## RECORD EXTRACTS
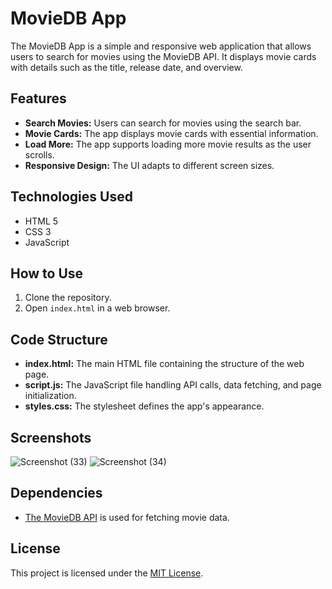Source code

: # MovieDB App

The MovieDB App is a simple and responsive web application that allows users to search for movies using the MovieDB API. It displays movie cards with details such as the title, release date, and overview.

## Features

- **Search Movies:** Users can search for movies using the search bar.
- **Movie Cards:** The app displays movie cards with essential information.
- **Load More:** The app supports loading more movie results as the user scrolls.
- **Responsive Design:** The UI adapts to different screen sizes.

## Technologies Used

- HTML 5
- CSS 3
- JavaScript

## How to Use

1. Clone the repository.
2. Open `index.html` in a web browser.

## Code Structure

- **index.html:** The main HTML file containing the structure of the web page.
- **script.js:** The JavaScript file handling API calls, data fetching, and page initialization.
- **styles.css:** The stylesheet defines the app's appearance.

## Screenshots

![Screenshot (33)](https://github.com/hrsh1302/Movie-App/assets/147640663/b50d69e9-2c73-43d2-abc8-ad7eae528704)
![Screenshot (34)](https://github.com/hrsh1302/Movie-App/assets/147640663/2dd194fb-c749-4cd7-a611-616a801e48c8)

## Dependencies

- [The MovieDB API](https://www.themoviedb.org/documentation/api) is used for fetching movie data.

## License

This project is licensed under the [MIT License](LICENSE).
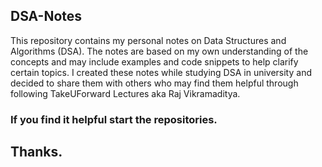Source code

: ## DSA-Notes

This repository contains my personal notes on Data Structures and Algorithms (DSA). The notes are based on my own understanding of the concepts and may include examples and code snippets to help clarify certain topics. I created these notes while studying DSA in university and decided to share them with others who may find them helpful through following TakeUForward Lectures aka Raj Vikramaditya.

### If you find it helpful start the repositories.

## Thanks.
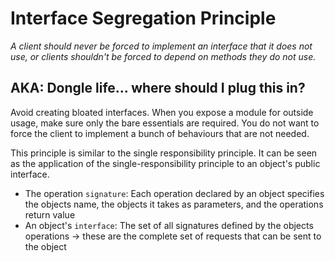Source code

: Interface Segregation Principle
=======

_A client should never be forced to implement an interface that it does not use, or clients shouldn't be forced to depend on methods they do not use._

## AKA: Dongle life... where should I plug this in? 

Avoid creating bloated interfaces. When you expose a module for outside usage, make sure only the bare essentials are required. You do not want to force the client to implement a bunch of behaviours that are not needed.

This principle is similar to the single responsibility principle. It can be seen as the application of the single-responsibility principle to an object's public interface.

* The operation `signature`: Each operation declared by an object specifies the objects name, the objects it takes as parameters, and the operations return value
* An object's `interface`: The set of all signatures defined by the objects operations -> these are the complete set of requests that can be sent to the object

## YOUR GOAL
Give back the source text of every row line for line, unchanged, and leave the pictures out.

## WRITTEN SOLUTION
Source code

: # MovieDB App

The MovieDB App is a simple and responsive web application that allows users to search for movies using the MovieDB API. It displays movie cards with details such as the title, release date, and overview.

## Features

- **Search Movies:** Users can search for movies using the search bar.
- **Movie Cards:** The app displays movie cards with essential information.
- **Load More:** The app supports loading more movie results as the user scrolls.
- **Responsive Design:** The UI adapts to different screen sizes.

## Technologies Used

- HTML 5
- CSS 3
- JavaScript

## How to Use

1. Clone the repository.
2. Open `index.html` in a web browser.

## Code Structure

- **index.html:** The main HTML file containing the structure of the web page.
- **script.js:** The JavaScript file handling API calls, data fetching, and page initialization.
- **styles.css:** The stylesheet defines the app's appearance.

## Screenshots

![Screenshot (33)](https://github.com/hrsh1302/Movie-App/assets/147640663/b50d69e9-2c73-43d2-abc8-ad7eae528704)
![Screenshot (34)](https://github.com/hrsh1302/Movie-App/assets/147640663/2dd194fb-c749-4cd7-a611-616a801e48c8)

## Dependencies

- [The MovieDB API](https://www.themoviedb.org/documentation/api) is used for fetching movie data.

## License

This project is licensed under the [MIT License](LICENSE).
Source code

: ## DSA-Notes

This repository contains my personal notes on Data Structures and Algorithms (DSA). The notes are based on my own understanding of the concepts and may include examples and code snippets to help clarify certain topics. I created these notes while studying DSA in university and decided to share them with others who may find them helpful through following TakeUForward Lectures aka Raj Vikramaditya.

### If you find it helpful start the repositories.

## Thanks.
Source code

: Interface Segregation Principle
=======

_A client should never be forced to implement an interface that it does not use, or clients shouldn't be forced to depend on methods they do not use._

## AKA: Dongle life... where should I plug this in? 

Avoid creating bloated interfaces. When you expose a module for outside usage, make sure only the bare essentials are required. You do not want to force the client to implement a bunch of behaviours that are not needed.

This principle is similar to the single responsibility principle. It can be seen as the application of the single-responsibility principle to an object's public interface.

* The operation `signature`: Each operation declared by an object specifies the objects name, the objects it takes as parameters, and the operations return value
* An object's `interface`: The set of all signatures defined by the objects operations -> these are the complete set of requests that can be sent to the object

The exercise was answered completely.